The seat also invokes not only African pre-colonial emblems of power, but also European aristocratic imagery. The upper part, and the arm rests which are topped with small golden crowns, are designed like a British monarch’s throne.

The Vice President’s Seat (Asipim):

According to Jerry Orhin Yorke, although it is currently being used as the Vice President’s Chair, it is recorded that Dr. Kwame Nkrumah used this chair at different sittings at Parliament House when he was president.

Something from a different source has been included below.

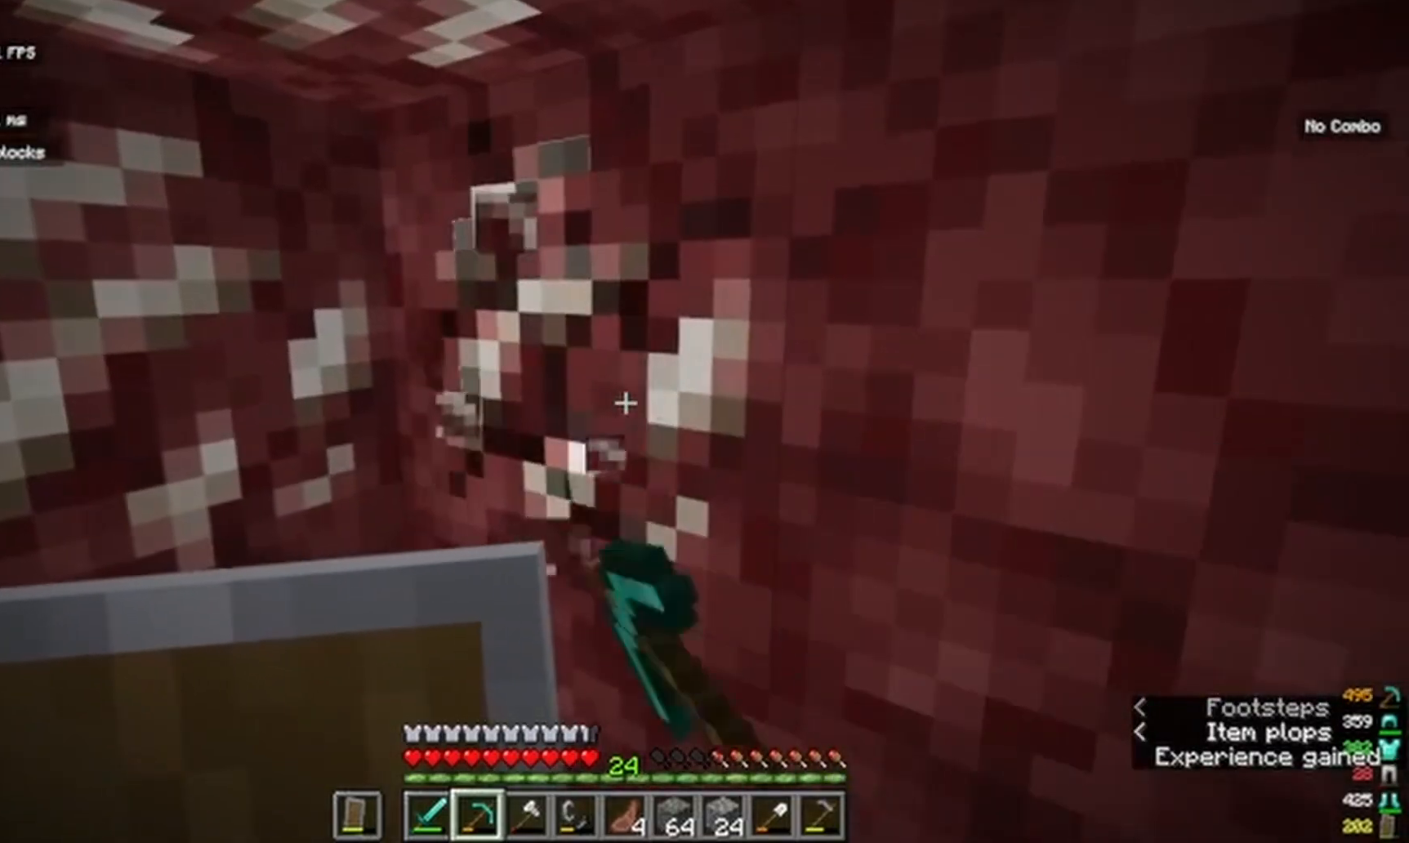
{"keys": [], "mouse": ["left"]}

Just like the Presidential Seat, this chair has almost all the adinkra symbols found on the other chairs and in terms of size, it is the smallest of the three State Seats.

It is also gold-plated with pure gold, as is the others, but this chair has no foot rest.

The back rest of this chair is without any superimposition of an Adinkra symbol but is rendered in a plain navy blue colour, and resting on it are two eagles with their feet supporting the Adinkra-Hene (a traditional Ghanaian three-circled symbol of sovereignty) with Krapa (MusuYide) symbol of wisdom and knowledge, superimposition of Krapa symbol at the centre.

The excessive use of the Owo-Koforo-Adobe (zigzag motif) which symbolises the exercise of wisdom in human relationships is an indication of what is expected of its occupants.

On the inner sides of the extended flat legs that support the armrests are two black stars carved in a circle.